WORK INSTRUCTIONS: With the images left out, print every entry that follows exactly.

══════

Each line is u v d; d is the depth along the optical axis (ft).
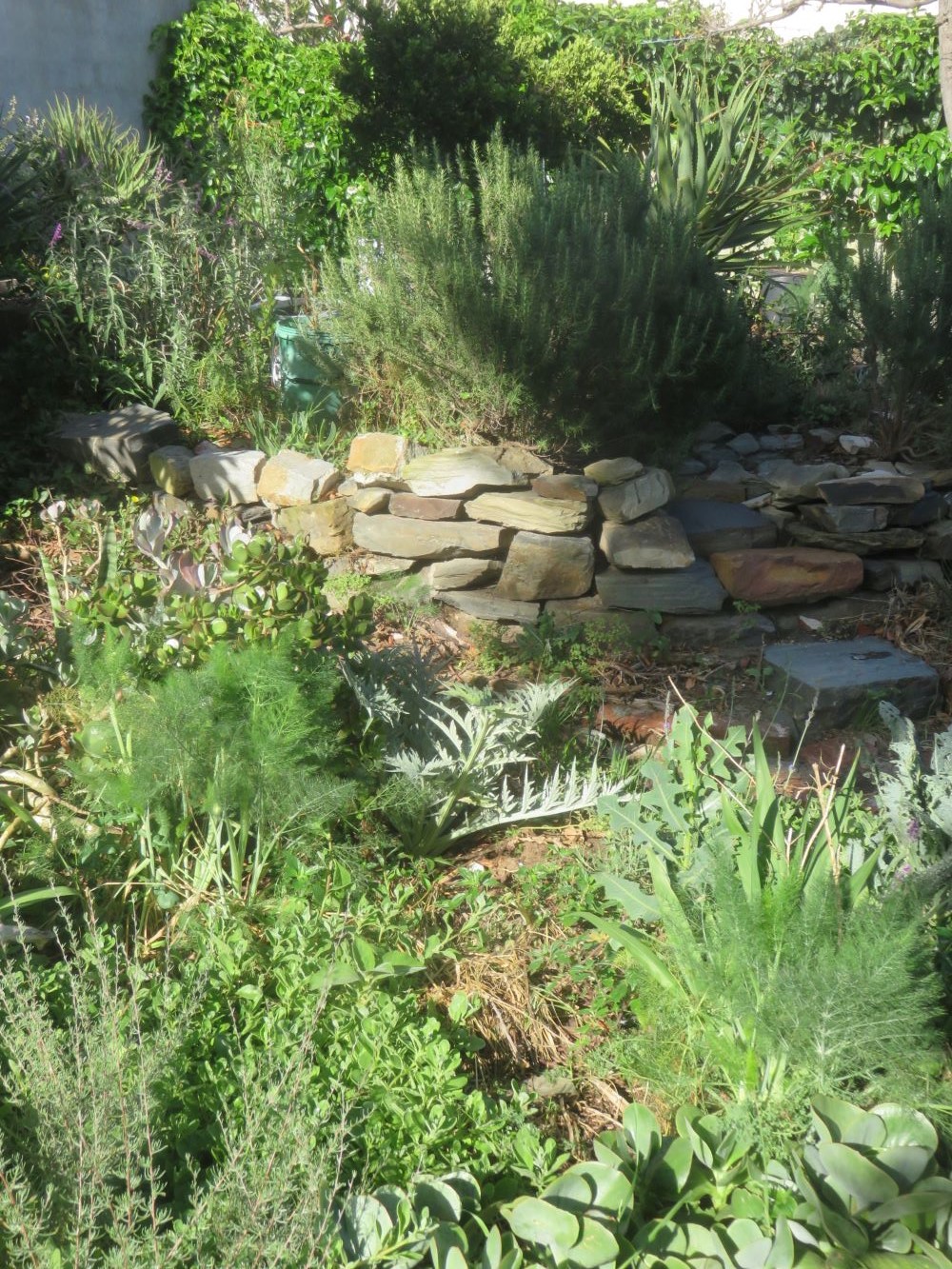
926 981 8.07
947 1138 8.27
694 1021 9.02
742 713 15.49
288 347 20.70
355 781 11.13
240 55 37.01
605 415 18.62
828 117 34.40
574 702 15.17
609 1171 7.75
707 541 17.92
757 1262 7.28
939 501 18.21
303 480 17.90
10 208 21.39
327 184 34.55
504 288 17.49
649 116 33.01
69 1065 7.46
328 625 11.85
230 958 9.12
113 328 20.86
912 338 18.78
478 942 10.32
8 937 8.96
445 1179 7.71
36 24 32.60
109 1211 7.09
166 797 10.73
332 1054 8.45
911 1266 7.11
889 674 15.55
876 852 9.05
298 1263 6.66
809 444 20.24
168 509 18.52
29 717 11.17
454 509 17.28
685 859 10.15
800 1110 8.36
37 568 17.26
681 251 18.75
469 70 30.55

══════

TASK RESULT:
Each line is u v d; d is the depth along the optical axis (ft).
926 981 8.07
947 1138 8.27
694 1021 9.02
742 713 15.49
288 347 20.70
355 781 11.13
240 55 37.01
605 415 18.62
828 117 34.40
574 702 15.17
609 1171 7.75
707 541 17.92
757 1262 7.28
939 501 18.21
303 480 17.90
10 208 21.39
327 184 34.55
504 288 17.49
649 116 33.01
69 1065 7.46
328 625 11.85
230 958 9.12
113 328 20.86
912 338 18.78
478 942 10.32
8 937 8.96
445 1179 7.71
36 24 32.60
109 1211 7.09
166 797 10.73
332 1054 8.45
911 1266 7.11
889 674 15.55
876 852 9.05
298 1263 6.66
809 444 20.24
168 509 18.52
29 717 11.17
454 509 17.28
685 859 10.15
800 1110 8.36
37 568 17.26
681 251 18.75
469 70 30.55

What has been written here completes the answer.